The following is a self-quiz to help you remember some of the key points covered here. Try taking the quiz, then look at the answers. If you have any questions, or something isn’t clear, talk to your doctor or nurse.
1. To help prevent and control long-term swelling, you should remember the hand and arm precautions:
b. Until you feel fine
c. Until your doctor says you have developed new lymph pathways
d. For 6 months after surgery and/or radiation
e. For 6 weeks after surgery and/or radiation
2. To help prevent infection in the affected arm:
a. Cut your cuticles every week.
b. Wear gloves when working with hot or sharp objects.
c. Do not have blood drawn from the affected arm.
d. Stay out of bright sunlight.
e. b and c only
3. If swelling appears in the affected arm or hand soon after surgery:
a. Raise the arm for 45 minutes.
b. Call your doctor or nurse right away.
c. Raise and support your hand or arm above the level of your heart, then open and close your hand 15 to 25 times.
d. a and c only
e. a, b, and c
4. Call your doctor or nurse:
a.

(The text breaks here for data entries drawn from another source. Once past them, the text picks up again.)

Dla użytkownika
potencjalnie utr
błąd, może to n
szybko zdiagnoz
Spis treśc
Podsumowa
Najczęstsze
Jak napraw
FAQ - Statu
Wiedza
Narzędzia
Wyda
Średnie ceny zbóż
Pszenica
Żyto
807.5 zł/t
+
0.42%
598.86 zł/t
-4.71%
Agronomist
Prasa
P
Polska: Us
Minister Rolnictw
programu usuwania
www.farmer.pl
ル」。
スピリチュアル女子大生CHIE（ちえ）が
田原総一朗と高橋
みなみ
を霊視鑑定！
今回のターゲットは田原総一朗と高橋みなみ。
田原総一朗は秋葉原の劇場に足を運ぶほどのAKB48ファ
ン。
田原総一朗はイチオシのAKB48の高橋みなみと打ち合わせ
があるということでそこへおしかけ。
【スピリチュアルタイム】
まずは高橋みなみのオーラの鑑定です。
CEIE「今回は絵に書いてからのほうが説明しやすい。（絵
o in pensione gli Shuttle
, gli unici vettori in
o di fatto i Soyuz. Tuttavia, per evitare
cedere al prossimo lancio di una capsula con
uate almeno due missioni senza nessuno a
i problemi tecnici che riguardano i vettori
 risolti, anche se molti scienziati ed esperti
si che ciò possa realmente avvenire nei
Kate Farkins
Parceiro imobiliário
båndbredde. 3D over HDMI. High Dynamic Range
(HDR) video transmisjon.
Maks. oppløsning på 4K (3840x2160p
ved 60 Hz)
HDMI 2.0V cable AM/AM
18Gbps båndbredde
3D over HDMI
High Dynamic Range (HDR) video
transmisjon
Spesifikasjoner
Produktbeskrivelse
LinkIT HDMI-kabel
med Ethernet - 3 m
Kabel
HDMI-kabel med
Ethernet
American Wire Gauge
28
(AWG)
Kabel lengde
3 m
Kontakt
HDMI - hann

If the affected breast, hand, arm, or underarm (axilla) feels hot or is red or swollen
b. If you have a temperature over 100.5° F
c. If you want to start shaving your underarm
d. a and b only
e. a, b, and c
1. a – Forever. Remember these precautions to help protect your arm and reduce your risk of ever getting lymphedema.
2. e – b and c only. Wear gloves when working with hot or sharp objects. Do not have blood drawn or have your blood pressure taken from the affected arm. Use a sunblock (SPF 30 or higher) to prevent sunburn. Do not cut your cuticles; use lotion and a cuticle stick instead.
3. e – a, b, and c. Call your doctor or nurse. You can also raise and support your arm for 45 minutes and open and close your hand 15 to 25 times. Repeat this 2 to 3 times.
4. d – a and b only. Call your doctor or nurse if you have symptoms that might mean an infection, such as if the affected arm or underarm feels hot or is red or swollen, or if you have a fever that’s not related to a cold or flu. It’s OK to shave your underarm. Just be extra careful to not cut yourself, and be sure the skin and the razor are clean.